╭─ Records provided

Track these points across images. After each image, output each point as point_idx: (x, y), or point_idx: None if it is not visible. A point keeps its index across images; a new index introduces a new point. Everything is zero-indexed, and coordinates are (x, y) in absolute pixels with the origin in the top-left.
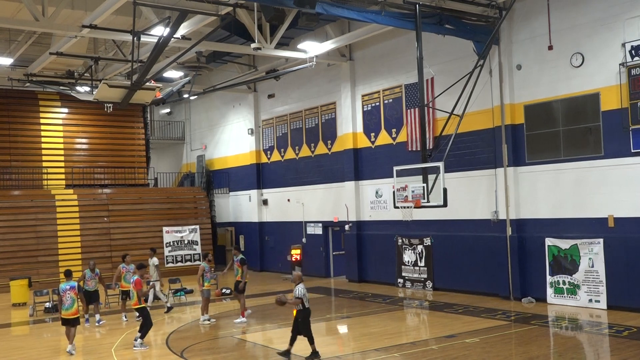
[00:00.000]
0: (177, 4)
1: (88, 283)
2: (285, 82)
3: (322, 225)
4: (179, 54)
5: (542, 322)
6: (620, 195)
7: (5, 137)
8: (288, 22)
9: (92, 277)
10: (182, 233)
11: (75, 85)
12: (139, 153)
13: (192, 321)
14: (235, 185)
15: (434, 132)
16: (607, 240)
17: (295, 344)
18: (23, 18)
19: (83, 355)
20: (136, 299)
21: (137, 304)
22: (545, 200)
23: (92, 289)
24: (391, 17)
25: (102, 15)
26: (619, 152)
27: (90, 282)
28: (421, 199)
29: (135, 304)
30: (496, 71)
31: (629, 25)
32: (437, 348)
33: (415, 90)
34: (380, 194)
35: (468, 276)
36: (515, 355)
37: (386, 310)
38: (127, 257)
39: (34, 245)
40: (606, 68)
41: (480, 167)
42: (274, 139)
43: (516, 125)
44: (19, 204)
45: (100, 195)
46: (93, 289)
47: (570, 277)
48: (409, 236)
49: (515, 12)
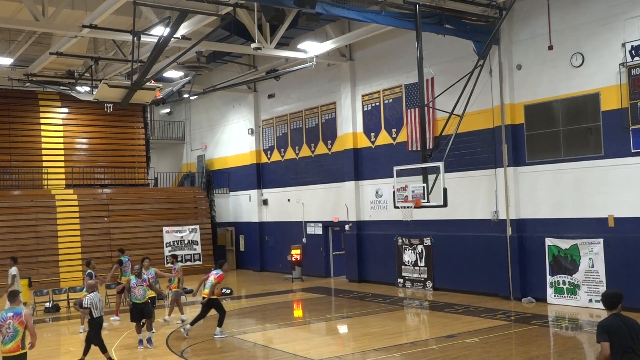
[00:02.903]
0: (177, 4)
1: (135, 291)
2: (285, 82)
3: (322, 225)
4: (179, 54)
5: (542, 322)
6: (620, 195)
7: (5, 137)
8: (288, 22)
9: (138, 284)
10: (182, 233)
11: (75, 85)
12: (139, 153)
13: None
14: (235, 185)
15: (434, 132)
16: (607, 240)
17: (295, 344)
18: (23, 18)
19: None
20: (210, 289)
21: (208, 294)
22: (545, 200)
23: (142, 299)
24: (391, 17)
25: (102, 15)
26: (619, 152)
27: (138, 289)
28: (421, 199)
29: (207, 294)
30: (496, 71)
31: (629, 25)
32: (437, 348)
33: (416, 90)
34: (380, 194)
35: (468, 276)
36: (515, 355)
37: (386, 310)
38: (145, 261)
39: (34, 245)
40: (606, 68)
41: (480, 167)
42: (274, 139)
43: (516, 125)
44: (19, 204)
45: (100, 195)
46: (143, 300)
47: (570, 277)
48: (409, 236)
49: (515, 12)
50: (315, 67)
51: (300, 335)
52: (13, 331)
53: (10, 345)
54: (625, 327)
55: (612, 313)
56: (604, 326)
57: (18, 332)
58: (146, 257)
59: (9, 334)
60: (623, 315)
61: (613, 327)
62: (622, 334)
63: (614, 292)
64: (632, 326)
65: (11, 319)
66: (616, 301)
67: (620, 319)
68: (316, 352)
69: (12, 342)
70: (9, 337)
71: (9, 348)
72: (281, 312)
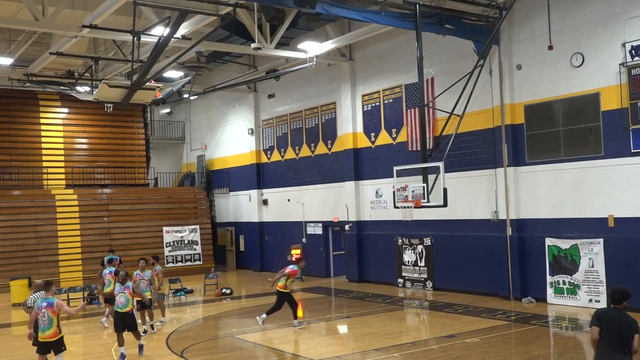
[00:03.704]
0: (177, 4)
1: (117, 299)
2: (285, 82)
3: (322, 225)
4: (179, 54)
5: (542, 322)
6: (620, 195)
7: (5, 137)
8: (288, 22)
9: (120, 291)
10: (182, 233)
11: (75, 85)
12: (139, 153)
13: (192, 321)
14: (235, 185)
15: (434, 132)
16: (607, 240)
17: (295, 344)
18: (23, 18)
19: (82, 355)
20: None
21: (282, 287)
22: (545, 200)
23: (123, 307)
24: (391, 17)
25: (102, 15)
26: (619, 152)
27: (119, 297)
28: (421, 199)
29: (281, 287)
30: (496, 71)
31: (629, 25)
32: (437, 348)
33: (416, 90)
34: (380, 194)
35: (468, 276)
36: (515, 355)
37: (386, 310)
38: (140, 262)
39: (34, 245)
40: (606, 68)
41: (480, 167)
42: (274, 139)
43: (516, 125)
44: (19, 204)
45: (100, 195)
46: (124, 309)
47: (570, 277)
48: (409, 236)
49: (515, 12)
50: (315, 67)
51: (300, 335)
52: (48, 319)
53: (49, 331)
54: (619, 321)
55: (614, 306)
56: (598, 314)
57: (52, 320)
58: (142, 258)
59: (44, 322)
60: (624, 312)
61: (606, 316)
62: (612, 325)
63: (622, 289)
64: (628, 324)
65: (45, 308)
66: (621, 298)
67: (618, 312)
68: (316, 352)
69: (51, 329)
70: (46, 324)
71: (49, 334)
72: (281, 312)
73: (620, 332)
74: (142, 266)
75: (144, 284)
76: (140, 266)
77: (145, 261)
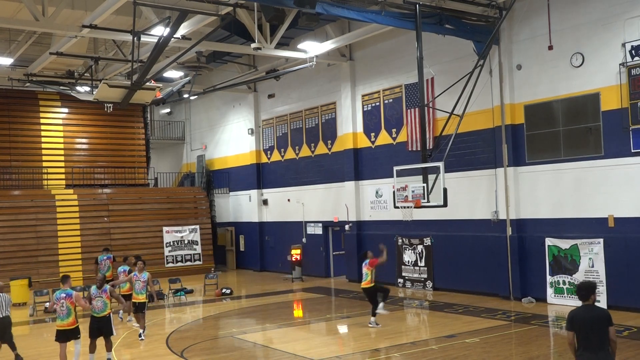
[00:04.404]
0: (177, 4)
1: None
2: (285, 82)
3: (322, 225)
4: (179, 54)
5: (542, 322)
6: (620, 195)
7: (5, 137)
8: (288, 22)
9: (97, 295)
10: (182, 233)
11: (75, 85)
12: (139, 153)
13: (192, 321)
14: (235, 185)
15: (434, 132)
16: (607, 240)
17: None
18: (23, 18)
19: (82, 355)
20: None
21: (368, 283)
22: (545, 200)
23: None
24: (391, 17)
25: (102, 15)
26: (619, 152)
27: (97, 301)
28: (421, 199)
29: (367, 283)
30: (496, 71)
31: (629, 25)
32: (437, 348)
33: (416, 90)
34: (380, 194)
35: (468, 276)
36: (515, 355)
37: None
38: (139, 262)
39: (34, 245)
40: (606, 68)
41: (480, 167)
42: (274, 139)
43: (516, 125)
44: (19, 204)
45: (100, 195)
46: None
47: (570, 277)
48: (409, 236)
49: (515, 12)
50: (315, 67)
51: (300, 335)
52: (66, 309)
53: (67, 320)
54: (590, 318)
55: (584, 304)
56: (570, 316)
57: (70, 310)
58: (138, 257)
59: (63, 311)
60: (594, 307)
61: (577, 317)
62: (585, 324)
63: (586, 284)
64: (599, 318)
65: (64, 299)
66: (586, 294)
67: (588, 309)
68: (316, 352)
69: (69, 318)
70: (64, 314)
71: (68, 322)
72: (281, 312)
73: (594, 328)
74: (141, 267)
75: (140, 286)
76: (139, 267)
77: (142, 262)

╰─
╭─ Records provided

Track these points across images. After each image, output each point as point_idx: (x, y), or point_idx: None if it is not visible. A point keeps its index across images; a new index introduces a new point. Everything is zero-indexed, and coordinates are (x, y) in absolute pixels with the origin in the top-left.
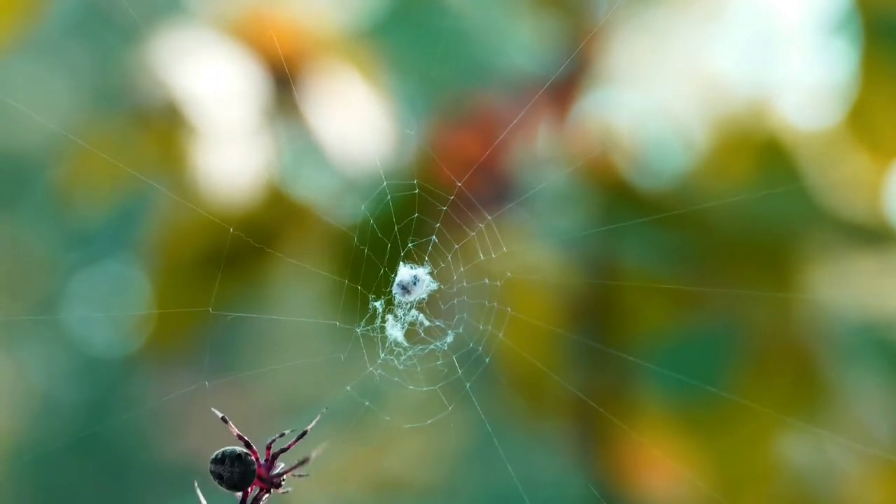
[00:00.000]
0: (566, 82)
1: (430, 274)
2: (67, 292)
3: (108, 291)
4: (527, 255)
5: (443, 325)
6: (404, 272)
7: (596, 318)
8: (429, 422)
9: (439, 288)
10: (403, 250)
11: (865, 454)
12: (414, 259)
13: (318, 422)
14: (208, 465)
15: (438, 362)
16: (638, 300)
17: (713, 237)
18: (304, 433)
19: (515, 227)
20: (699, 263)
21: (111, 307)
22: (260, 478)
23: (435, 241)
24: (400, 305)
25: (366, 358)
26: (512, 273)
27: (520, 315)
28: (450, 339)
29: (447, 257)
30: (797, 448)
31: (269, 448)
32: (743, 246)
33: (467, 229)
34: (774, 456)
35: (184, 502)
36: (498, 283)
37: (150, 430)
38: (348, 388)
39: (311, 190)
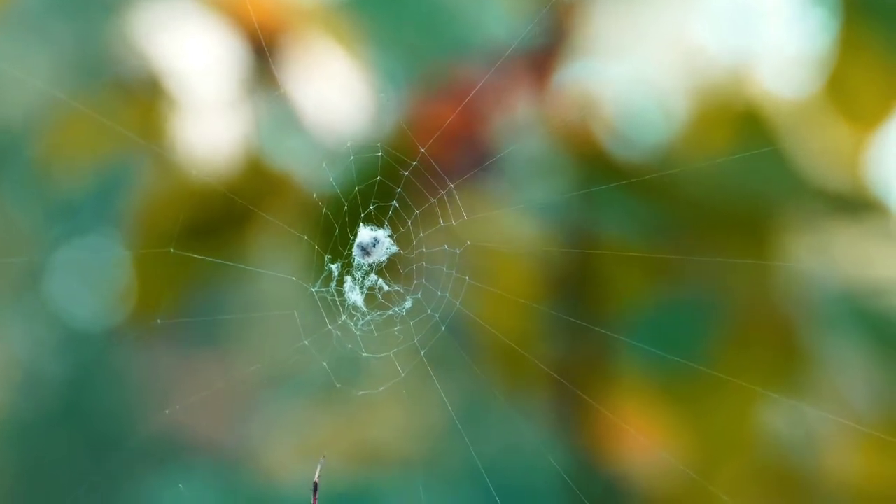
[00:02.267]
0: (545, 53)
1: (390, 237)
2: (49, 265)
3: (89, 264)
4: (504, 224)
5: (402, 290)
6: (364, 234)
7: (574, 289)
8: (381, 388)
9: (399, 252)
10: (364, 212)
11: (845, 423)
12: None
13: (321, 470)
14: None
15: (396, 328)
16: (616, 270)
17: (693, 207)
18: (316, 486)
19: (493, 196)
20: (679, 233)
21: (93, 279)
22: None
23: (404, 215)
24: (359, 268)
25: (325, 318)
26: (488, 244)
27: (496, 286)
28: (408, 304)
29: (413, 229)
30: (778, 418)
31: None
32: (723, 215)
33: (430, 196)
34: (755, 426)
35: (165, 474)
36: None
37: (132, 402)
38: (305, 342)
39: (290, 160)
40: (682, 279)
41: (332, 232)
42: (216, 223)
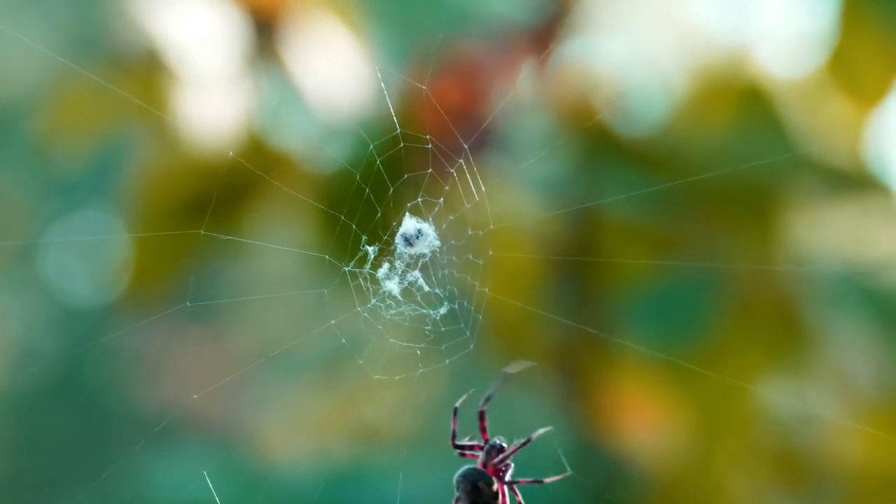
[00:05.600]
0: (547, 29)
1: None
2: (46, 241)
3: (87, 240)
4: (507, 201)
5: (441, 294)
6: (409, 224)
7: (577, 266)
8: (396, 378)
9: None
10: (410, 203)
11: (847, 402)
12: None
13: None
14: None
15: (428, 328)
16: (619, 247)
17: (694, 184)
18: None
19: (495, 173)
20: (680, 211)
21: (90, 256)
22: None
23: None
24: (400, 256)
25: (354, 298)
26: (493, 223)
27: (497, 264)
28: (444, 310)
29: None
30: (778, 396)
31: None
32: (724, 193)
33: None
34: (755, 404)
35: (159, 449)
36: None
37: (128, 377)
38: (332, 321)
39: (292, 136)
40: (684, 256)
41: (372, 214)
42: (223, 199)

╰─

> Work to complete
Beginning with the line above that contains "19: (83, 355)" and finishing with the line that contains "58: (146, 257)", print those lines exactly and only. Skip all pictures.

> Response area
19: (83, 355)
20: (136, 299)
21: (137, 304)
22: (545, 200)
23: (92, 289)
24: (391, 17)
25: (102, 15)
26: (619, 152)
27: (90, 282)
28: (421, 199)
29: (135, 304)
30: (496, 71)
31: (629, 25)
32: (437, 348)
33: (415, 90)
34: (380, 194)
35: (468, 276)
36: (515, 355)
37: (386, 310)
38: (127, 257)
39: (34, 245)
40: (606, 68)
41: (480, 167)
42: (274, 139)
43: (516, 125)
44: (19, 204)
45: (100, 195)
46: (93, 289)
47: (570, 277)
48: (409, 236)
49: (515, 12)
[00:02.903]
0: (177, 4)
1: (135, 291)
2: (285, 82)
3: (322, 225)
4: (179, 54)
5: (542, 322)
6: (620, 195)
7: (5, 137)
8: (288, 22)
9: (138, 284)
10: (182, 233)
11: (75, 85)
12: (139, 153)
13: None
14: (235, 185)
15: (434, 132)
16: (607, 240)
17: (295, 344)
18: (23, 18)
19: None
20: (210, 289)
21: (208, 294)
22: (545, 200)
23: (142, 299)
24: (391, 17)
25: (102, 15)
26: (619, 152)
27: (138, 289)
28: (421, 199)
29: (207, 294)
30: (496, 71)
31: (629, 25)
32: (437, 348)
33: (416, 90)
34: (380, 194)
35: (468, 276)
36: (515, 355)
37: (386, 310)
38: (145, 261)
39: (34, 245)
40: (606, 68)
41: (480, 167)
42: (274, 139)
43: (516, 125)
44: (19, 204)
45: (100, 195)
46: (143, 300)
47: (570, 277)
48: (409, 236)
49: (515, 12)
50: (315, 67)
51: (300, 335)
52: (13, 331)
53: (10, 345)
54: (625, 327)
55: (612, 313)
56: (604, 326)
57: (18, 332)
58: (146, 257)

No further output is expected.